OSTEOARTHRITIS: SYMPTOM CONTROL AND RETARDING DISEASE PROGRESSION
Chondroitin sulfate appears to produce a slow but gradual reduction of the clinical symptoms of OA. Multiple human clinical trials lasting from a few weeks to 3 years have shown that chondroitin sulfate can significantly alleviate symptoms of pain and improve function in patients with OA of the knee (Bourgeois et al 1998, Bucsi & Poor 1998, Fioravanti et al 1991, Lazebnik 2005, Mazieres et al 2001, Morreale et al 1996, Oliviero et al 1991, Rovetta 1991) and that these effects last months after the cessation of treatment (Mazieres et al 2005), as well as being evident with intermittent treatment (Uebelhart et al 2004).

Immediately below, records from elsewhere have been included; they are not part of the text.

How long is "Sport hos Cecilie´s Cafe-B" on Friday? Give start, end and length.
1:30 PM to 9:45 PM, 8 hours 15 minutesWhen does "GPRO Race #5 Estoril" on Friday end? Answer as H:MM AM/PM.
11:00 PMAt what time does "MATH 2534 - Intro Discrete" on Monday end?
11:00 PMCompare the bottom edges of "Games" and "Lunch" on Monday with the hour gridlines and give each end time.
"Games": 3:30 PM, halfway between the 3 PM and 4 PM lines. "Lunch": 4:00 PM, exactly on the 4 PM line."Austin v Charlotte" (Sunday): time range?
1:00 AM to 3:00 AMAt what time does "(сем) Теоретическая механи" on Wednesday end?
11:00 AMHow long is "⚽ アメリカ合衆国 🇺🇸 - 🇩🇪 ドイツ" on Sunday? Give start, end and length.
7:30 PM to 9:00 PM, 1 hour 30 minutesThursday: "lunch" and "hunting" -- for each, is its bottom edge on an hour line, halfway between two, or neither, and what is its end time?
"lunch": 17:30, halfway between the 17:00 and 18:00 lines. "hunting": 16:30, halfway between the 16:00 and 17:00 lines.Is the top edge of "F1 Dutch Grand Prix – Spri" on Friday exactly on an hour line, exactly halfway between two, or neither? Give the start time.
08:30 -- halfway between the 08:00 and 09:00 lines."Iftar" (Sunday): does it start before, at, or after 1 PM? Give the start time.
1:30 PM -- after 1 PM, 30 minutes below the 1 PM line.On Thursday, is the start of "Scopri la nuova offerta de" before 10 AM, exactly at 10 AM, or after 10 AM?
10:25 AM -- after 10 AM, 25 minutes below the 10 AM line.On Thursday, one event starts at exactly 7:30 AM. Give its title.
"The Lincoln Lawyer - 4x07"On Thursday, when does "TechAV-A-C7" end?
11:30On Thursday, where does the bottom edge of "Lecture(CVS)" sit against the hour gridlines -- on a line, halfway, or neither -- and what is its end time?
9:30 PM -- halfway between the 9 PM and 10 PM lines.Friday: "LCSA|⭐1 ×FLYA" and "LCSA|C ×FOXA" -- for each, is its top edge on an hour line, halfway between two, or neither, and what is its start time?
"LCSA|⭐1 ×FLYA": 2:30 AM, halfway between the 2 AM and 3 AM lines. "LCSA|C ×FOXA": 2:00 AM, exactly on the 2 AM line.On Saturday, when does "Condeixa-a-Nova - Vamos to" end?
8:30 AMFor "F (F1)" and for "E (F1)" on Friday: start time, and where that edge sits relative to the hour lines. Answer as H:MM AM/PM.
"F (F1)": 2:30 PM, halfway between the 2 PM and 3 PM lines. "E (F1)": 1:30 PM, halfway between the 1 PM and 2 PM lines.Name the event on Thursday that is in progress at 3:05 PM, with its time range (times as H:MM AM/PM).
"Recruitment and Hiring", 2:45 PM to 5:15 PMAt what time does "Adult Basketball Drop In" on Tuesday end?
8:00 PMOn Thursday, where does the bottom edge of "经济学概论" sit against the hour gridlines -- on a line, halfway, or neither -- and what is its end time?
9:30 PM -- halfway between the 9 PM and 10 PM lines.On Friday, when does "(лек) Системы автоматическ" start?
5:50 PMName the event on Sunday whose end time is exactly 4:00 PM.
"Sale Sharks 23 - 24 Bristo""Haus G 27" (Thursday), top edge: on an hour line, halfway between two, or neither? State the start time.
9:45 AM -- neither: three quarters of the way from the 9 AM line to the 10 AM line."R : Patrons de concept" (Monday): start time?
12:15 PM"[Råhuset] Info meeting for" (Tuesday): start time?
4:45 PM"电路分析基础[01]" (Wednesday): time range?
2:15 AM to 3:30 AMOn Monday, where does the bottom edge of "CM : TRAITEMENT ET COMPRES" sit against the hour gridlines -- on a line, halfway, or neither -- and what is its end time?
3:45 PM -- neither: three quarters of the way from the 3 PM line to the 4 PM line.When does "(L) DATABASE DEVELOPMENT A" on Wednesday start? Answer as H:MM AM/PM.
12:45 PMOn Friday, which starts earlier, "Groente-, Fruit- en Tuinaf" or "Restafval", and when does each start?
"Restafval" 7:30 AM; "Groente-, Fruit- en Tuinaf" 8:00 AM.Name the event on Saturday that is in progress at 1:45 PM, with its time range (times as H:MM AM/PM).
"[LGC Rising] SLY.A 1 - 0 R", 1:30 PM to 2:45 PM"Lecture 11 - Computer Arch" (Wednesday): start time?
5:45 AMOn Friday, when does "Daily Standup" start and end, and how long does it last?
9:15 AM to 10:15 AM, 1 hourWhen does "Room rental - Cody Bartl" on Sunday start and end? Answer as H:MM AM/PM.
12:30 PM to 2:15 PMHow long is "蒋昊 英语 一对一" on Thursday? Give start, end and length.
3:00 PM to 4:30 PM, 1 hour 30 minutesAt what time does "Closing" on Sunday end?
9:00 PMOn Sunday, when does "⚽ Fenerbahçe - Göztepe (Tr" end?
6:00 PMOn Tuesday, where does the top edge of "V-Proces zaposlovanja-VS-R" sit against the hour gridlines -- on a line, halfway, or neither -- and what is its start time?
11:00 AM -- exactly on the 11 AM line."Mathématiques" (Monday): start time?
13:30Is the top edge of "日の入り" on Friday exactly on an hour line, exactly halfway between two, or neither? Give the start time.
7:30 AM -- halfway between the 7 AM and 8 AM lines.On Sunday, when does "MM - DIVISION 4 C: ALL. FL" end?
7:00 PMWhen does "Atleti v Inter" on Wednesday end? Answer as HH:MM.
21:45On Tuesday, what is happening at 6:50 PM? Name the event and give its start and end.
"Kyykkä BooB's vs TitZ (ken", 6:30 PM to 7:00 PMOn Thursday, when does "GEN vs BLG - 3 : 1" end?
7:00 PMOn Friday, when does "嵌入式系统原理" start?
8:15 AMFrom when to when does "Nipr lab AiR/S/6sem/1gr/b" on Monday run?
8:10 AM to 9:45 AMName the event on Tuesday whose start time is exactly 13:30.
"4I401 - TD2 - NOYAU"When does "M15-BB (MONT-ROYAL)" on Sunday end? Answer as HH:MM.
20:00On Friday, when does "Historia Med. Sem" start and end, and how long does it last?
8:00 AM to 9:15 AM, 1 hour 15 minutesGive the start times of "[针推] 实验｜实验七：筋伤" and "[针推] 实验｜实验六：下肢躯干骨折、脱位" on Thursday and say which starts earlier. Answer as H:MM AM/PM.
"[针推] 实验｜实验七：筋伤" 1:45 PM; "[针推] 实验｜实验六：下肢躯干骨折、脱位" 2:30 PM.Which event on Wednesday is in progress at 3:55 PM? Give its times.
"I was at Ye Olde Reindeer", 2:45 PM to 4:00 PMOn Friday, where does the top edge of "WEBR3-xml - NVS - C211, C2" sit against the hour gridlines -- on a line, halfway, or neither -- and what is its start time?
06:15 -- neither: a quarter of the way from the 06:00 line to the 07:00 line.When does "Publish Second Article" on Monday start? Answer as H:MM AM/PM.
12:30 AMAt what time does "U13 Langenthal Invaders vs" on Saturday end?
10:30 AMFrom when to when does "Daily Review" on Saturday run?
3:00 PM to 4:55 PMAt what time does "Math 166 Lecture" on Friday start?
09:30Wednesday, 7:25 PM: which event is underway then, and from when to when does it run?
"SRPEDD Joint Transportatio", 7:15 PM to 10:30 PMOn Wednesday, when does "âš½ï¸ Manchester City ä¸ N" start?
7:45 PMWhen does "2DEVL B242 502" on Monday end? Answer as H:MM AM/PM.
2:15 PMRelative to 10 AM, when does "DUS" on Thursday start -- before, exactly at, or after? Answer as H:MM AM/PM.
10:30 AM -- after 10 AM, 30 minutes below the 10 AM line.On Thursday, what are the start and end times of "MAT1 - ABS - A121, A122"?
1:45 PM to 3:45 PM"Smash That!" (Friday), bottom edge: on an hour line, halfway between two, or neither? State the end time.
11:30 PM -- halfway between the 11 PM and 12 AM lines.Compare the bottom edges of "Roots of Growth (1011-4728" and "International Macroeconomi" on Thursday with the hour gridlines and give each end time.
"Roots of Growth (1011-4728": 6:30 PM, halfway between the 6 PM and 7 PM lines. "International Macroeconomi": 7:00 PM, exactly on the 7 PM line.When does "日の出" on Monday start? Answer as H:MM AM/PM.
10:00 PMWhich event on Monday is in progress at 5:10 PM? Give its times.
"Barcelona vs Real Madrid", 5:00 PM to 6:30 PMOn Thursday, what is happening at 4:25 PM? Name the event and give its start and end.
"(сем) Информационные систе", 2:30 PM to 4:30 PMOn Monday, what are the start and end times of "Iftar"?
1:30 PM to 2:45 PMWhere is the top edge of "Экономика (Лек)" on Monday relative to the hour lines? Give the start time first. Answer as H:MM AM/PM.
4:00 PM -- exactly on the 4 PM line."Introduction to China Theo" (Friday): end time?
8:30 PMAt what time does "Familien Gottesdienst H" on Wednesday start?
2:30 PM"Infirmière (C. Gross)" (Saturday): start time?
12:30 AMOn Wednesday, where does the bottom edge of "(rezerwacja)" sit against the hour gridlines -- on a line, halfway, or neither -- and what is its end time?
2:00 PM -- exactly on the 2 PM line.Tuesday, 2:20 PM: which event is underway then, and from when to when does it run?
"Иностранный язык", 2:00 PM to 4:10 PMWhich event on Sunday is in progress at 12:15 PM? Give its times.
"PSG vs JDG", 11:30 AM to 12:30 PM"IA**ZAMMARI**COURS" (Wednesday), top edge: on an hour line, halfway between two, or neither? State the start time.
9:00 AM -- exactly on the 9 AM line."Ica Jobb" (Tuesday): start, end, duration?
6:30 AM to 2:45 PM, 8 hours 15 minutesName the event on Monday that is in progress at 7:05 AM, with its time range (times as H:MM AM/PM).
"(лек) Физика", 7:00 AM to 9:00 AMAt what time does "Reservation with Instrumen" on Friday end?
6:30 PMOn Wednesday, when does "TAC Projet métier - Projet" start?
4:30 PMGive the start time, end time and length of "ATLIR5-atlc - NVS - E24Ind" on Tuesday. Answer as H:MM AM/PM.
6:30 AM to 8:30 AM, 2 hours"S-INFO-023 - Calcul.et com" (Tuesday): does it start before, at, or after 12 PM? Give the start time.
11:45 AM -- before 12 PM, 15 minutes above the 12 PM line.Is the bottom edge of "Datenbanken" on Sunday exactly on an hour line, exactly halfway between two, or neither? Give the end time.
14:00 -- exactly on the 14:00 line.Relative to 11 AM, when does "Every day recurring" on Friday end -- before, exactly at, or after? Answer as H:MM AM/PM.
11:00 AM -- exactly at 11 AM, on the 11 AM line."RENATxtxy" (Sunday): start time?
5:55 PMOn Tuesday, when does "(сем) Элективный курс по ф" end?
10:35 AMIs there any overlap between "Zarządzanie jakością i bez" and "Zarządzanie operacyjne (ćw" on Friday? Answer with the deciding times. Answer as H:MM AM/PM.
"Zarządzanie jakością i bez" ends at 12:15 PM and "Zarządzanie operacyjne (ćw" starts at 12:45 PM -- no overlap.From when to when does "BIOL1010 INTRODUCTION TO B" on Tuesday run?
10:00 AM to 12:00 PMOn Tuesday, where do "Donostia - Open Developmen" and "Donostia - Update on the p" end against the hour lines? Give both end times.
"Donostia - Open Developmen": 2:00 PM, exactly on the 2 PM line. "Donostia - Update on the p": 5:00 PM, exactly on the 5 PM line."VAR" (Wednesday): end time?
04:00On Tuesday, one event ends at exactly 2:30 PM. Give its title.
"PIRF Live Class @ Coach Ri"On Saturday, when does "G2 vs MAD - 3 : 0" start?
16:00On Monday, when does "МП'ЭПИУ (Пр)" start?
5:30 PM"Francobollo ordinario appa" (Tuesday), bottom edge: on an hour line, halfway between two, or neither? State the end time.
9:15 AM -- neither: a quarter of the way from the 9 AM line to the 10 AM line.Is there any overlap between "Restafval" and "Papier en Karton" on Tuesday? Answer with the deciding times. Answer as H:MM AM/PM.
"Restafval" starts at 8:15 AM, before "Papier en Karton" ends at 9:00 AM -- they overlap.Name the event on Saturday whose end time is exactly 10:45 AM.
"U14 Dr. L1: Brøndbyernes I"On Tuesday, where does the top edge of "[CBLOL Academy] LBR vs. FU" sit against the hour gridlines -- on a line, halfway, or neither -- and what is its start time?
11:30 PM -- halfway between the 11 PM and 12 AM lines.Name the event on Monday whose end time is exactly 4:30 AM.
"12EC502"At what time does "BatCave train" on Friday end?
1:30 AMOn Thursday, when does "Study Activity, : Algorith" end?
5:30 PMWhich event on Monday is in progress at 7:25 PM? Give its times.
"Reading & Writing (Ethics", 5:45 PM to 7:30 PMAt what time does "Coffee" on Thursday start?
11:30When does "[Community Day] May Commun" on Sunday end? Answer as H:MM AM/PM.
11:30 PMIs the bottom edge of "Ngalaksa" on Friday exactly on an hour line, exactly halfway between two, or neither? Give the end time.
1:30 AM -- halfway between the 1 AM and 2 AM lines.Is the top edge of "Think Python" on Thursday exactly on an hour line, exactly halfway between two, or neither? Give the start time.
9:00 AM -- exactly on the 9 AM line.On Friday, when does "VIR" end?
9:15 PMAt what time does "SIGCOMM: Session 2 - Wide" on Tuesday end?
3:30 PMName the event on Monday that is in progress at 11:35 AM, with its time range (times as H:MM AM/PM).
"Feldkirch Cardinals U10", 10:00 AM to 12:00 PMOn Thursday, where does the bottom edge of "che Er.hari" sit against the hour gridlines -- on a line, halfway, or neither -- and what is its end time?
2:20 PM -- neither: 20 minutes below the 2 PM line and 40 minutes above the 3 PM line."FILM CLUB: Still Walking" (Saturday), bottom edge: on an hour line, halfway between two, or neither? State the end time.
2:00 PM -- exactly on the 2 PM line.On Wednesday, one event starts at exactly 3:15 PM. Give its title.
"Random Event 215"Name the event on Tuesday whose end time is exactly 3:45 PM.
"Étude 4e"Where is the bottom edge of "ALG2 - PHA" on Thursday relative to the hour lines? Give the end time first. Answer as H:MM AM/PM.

A meta-analysis of 7 trials of 372 patients taking chondroitin sulfate found at least 50% improvement in pain and function in the chondroitin sulfate group compared with placebo (Leeb et al 2000). A meta-analysis of 1 5 trials of the use of glucosamine and/or chondroitin raised quality issues about many studies, but found moderate to large clinical effects from these agents, suggesting that they do have efficacy in treating OA (McAlindon et al 2000).
There is also evidence from double-blind clinical trials that chondroitin can reverse, retard or stabilise the pathology of OA (Volpi 2005), as evidenced by stabilisation of the joint space (Uebelhart et al 1998b), less progression of erosions (Rovetta et al 2002, Verbruggen et al 1998) and improved articular cartilage thickness (Pipitone et al 1992) and interarticular space, as observed by X-rays (Conrozier 1998, Michel et al 2005, Uebelhart et al 2004). A subanalysis of patients involved in the GAIT study (see below and Glucosamine monograph) further suggests that chondroitin sulfate may have differential effects on OA symptoms depending on the degree of radiographic involvement, and that chondroitin may provide improvements in knee pain in patients with relatively early radiographic disease (Clegg et al 2005). Comparisons with NSAIDs Although chondroitin appears to be at least as effective as NSAIDs in treating the symptoms of OA (Fioravanti et al 1991, Morreale et al 1996), it has a slower onset of action, taking 2-4 months to establish an effect (Leeb et al 2000, Morreale et al 1996). Chondroitin may, however, provide benefits that persist after treatment is stopped (Mazieres et al 2001, Morreale et al 1996). Combined use of chondroitin sulfate and glucosamine sulfate Chondroitin and glucosamine are frequently marketed together in combination products and some studies suggest that this combination is effective in treating symptoms (Das & Hammad 2000, Leffler et al 1999, McAlindon et al 2000, Nguyen et al 2001) and reducing joint space narrowing (Rai et al 2004). These findings are supported by an in
vitro study on horse cartilage that found that a combination of glucosamine and chondroitin was more effective than either product alone in preventing articular cartilage glycosaminoglycan degradation (Dechant et al 2005), as well as an in vivo study on rats that found that the combined treatment prevented the development of cartilage damage and was associated with a reduction in IL-1 -beta and matrix metalloprotease-9 synthesis (Chou et al 2005). The recent GAIT trial (see Glucosamine monograph) provides further evidence that glucosamine and chondroitin are more effective when given in combination than when either substance is given alone, with the combined treatment being more effective than the COX-2 inhibitor celecoxib for treating moderate to severe arthritis compared with chondroitin alone (Clegg et al 2006).
A small RCT has suggested that the addition of high-molecular-weight hyaluronate to glucosamine and chondroitin may provide additional benefits to the use of glucosamine and chondroitin alone (Bucci et al 2005). Topical preparations A topical preparation containing chondroitin with glucosamine and camphor has been shown to reduce pain from OA of the knee in one RCT (Cohen et al 2003).